The capital city of Indianapolis, Indiana had only hours before bade a final goodbye to Abraham Lincoln when his Funeral Train left late in the evening on April 30, 1865. The next scheduled funeral for him was a massive one planned in Chicago, as his home state was preparing to welcome him home at last. But an unplanned stop in the small town of Michigan City, Indiana resulted in an impromptu tenth funeral for Abraham Lincoln, complete with a viewing of his remains.

The schedule for the Funeral Train called for a non-stop run from Indianapolis to Chicago, with a planned arrival in the Windy City of 11:00 a.m. on May 1, 1865. Even in those days, though, “important” people felt the need to be in the presence of greatness. So the Lincoln Funeral Train pulled in for a stop at the station in Michigan City at 8:00 a.m. while it waited for 100 men from Chicago to board where they would escort it into their city.

Like so many of the small towns along the funeral route, Michigan City had constructed a temporary arch at its depot, featuring pictures of the president, mourning displays, and words of grief. Now it became the scene of a brief, but moving funeral as town residents made the most of their unexpected opportunity. The scene at the depot that day maybe viewed in the photo at the beginning of this post.

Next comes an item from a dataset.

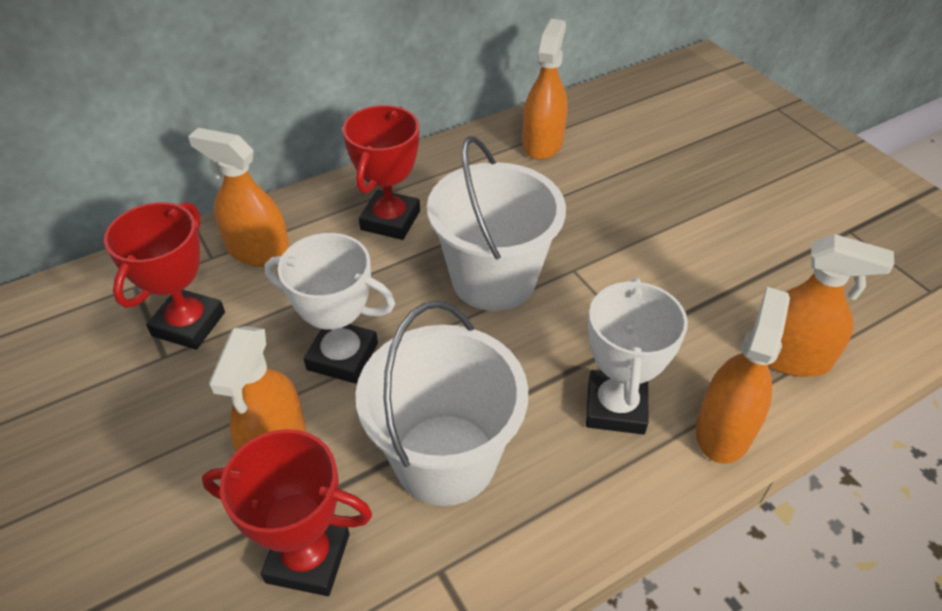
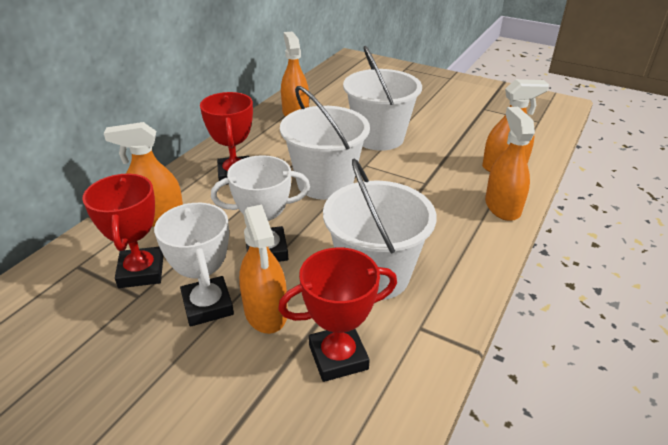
camera: 30 degrees left, 10 degrees down
white trophy [586,278,688,435] -> white trophy moved to [154,203,234,327]
none -> white bucket [343,46,422,151]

Officials in charge of the Funeral Train decided on the spot to open the coffin to display the remains, breaking the rule which had stated that the coffin would be opened only in the cities holding official funerals. Then townspeople were permitted to board the Funeral Car to file past the coffin while the people who had been riding the train were breakfasting inside the depot.

Quick prayers were said and hymns were sung as the smallest funeral for Abraham Lincoln began inside the Funeral Car. It was later said that the grief shown by the Michigan City townspeople was as palpable that day inside the car as it was in the other cities where the official funerals had been held.

The entire ceremony that day was also the shortest as the unexpected stop lasted barely an hour. The service was over in just thirty-five minutes.

The image below also depicts the funeral arch which stood that day in Michigan City. Look at the attention to detail which had gone into constructing it! Keep in mind, if you will, that it was built simply to straddle the tracks as the Lincoln Funeral Train passed under it.

By 9:00 a.m. the day of May 1, 1865, it was over as the Funeral Train chugged out of Michigan City, heading to Chicago. In just an hour, the citizens of that small town on the shores of Lake Michigan seized their opportunity to become part of history. They would remember it as the thrill of a lifetime.